START PASSAGE SHOWN

Our lives are now ruled by digital devices, screens and cameras that follow us through stores, streets and even our homes. That’s no secret. What may be less apparent, however, is how technology erodes our human capacity to feel emotions and empathize, and how that harms our relationships – with others, ourselves and the world around us.
In celebration of Women’s History Month, we’re recognizing four acclaimed female scholars who are on a mission to disrupt this destructive trend by building awareness and shifting the conversation. Here, they explain why the only way to protect our humanity is to build empathy into the development and use of digital technologies, including AI, robots and machines.
“Even though AI and robots can make us more efficient and improve services, humans have a tendency to trust AI more than they trust their own decisions in moments when they shouldn’t,” says AI and robotics pioneer Dr. Ayanna Howard, author of the bestselling book, “Sex, Race and Robots” (2020). “AI can greatly enhance our lives in such areas as health care, sports, recreation and the workplace. But we must recognize that humans develop these systems and humans are using them, so we need to be aware of the biases on both sides. We must build AI with diversity of thinking and with diverse audiences in mind. Ultimately, it is our responsibility as humans to take hold of our future by ensuring AI does not work against us but serves us.”

END PASSAGE SHOWN

▶ [ACTIVITIES]:
**A)** Reproduce word for word the portion of the passage on empathy and digital technology starting with "Our lives are" and going on through "world around us.".
**B)** From the records, quote exactly the lines starting with the line with "La posologie progressive" and going on through the line with "Éviter les interactions médicamenteuses".
The records have no connection to the passage on empathy and digital technology.

START SOURCE MATERIAL

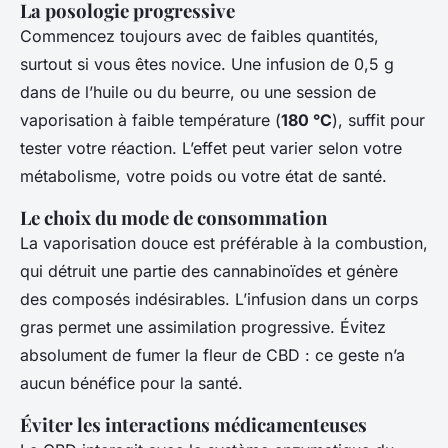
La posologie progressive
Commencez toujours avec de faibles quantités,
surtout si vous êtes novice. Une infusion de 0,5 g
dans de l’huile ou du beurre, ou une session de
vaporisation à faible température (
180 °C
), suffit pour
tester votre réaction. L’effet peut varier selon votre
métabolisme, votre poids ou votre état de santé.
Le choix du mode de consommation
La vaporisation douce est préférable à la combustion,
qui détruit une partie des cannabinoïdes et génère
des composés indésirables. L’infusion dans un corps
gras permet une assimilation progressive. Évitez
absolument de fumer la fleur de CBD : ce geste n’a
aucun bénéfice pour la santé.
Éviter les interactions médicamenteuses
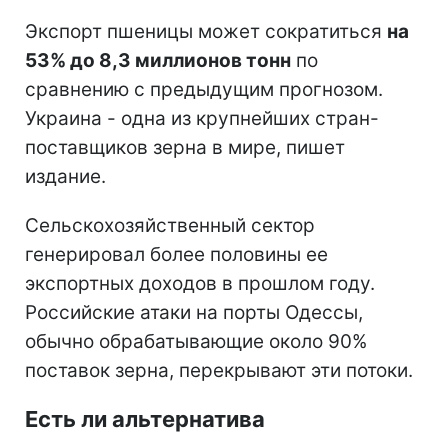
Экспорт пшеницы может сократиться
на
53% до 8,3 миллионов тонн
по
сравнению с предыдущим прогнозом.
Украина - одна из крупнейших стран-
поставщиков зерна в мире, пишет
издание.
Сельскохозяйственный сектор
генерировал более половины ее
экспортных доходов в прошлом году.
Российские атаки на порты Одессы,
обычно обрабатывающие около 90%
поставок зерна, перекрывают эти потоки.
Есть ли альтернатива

END SOURCE MATERIAL
START SOURCE MATERIAL

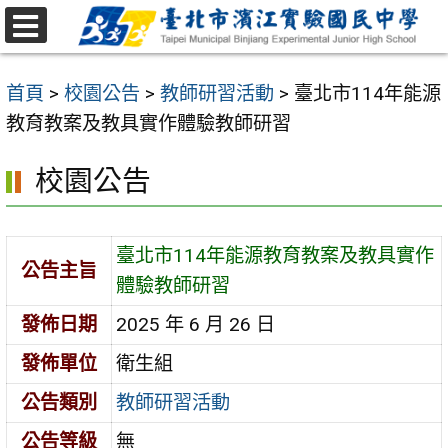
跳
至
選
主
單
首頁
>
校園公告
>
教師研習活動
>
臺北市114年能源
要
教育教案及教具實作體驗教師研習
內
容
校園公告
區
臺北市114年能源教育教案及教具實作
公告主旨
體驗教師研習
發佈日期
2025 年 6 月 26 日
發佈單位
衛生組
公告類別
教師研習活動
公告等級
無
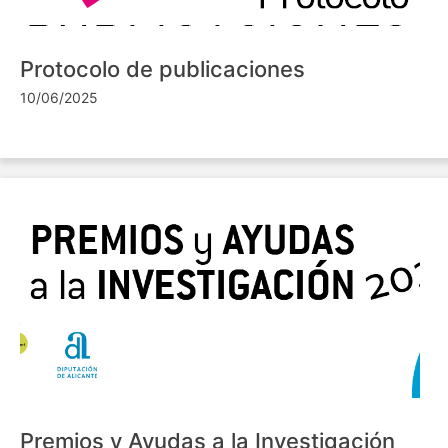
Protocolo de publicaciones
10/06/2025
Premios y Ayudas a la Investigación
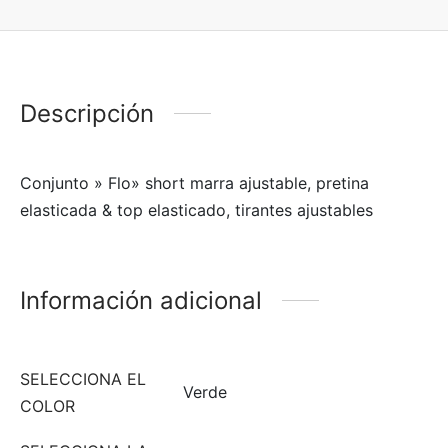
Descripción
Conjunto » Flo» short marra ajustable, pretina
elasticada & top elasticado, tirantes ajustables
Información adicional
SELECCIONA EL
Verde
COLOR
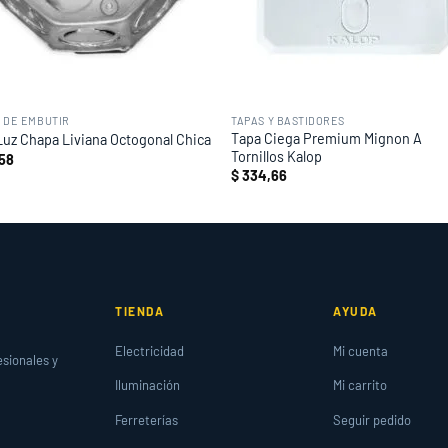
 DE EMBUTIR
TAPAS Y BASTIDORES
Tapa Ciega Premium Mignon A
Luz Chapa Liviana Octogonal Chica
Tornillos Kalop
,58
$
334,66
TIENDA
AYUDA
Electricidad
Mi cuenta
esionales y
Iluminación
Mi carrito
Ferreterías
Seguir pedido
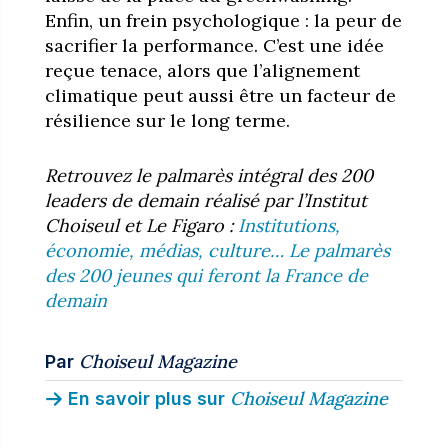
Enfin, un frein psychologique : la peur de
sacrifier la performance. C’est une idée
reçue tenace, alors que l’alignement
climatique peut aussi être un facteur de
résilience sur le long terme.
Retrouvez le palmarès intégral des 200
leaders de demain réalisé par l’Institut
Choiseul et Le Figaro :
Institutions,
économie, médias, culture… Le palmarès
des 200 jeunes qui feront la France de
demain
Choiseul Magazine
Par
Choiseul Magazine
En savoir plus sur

END SOURCE MATERIAL
START SOURCE MATERIAL

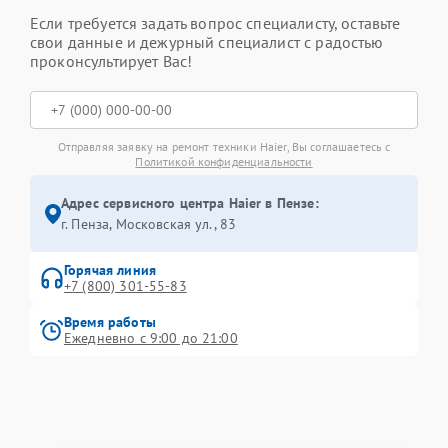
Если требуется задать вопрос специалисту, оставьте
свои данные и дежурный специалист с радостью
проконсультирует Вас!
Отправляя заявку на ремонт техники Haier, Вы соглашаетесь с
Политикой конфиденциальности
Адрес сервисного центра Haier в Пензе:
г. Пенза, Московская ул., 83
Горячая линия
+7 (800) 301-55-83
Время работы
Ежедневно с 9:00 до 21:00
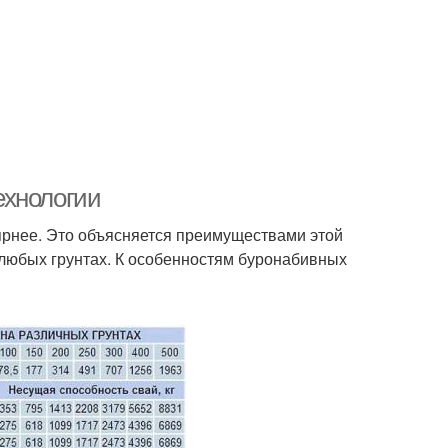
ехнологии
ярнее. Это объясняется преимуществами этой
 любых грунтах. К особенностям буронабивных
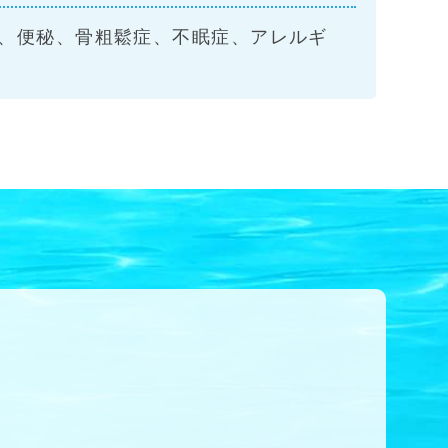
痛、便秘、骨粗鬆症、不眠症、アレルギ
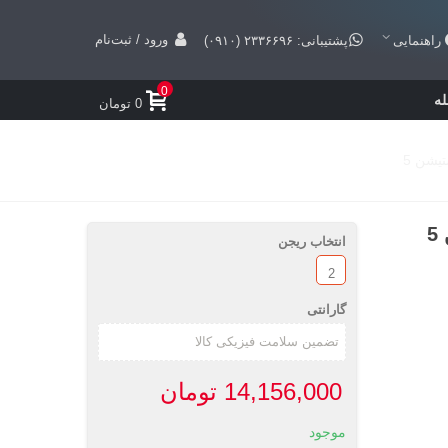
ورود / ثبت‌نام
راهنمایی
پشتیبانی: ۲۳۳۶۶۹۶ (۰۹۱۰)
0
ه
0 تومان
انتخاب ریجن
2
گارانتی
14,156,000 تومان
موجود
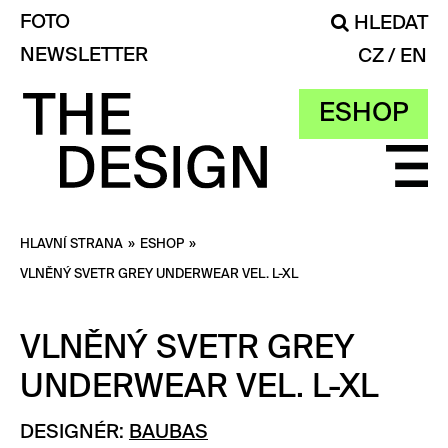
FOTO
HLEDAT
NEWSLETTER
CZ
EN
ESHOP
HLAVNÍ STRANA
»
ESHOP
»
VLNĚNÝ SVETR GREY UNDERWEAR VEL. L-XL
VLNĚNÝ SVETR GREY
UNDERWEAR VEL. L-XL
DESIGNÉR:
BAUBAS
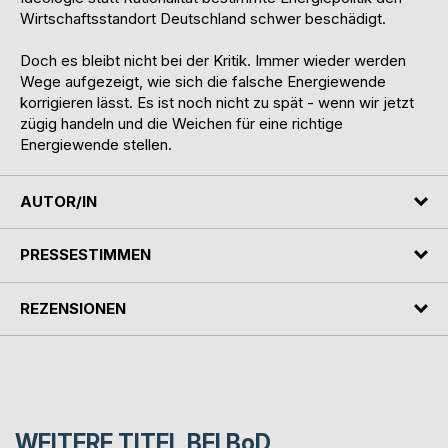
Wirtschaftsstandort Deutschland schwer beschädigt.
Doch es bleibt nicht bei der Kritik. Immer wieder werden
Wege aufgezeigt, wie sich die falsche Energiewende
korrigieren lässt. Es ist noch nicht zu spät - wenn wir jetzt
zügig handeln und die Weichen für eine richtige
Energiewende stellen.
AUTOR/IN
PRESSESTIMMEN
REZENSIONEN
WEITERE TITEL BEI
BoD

END SOURCE MATERIAL

▶ [WRITTEN ANSWERS]:
**A)**
Our lives are now ruled by digital devices, screens and cameras that follow us through stores, streets and even our homes. That’s no secret. What may be less apparent, however, is how technology erodes our human capacity to feel emotions and empathize, and how that harms our relationships – with others, ourselves and the world around us.

**B)**
La posologie progressive
Commencez toujours avec de faibles quantités,
surtout si vous êtes novice. Une infusion de 0,5 g
dans de l’huile ou du beurre, ou une session de
vaporisation à faible température (
180 °C
), suffit pour
tester votre réaction. L’effet peut varier selon votre
métabolisme, votre poids ou votre état de santé.
Le choix du mode de consommation
La vaporisation douce est préférable à la combustion,
qui détruit une partie des cannabinoïdes et génère
des composés indésirables. L’infusion dans un corps
gras permet une assimilation progressive. Évitez
absolument de fumer la fleur de CBD : ce geste n’a
aucun bénéfice pour la santé.
Éviter les interactions médicamenteuses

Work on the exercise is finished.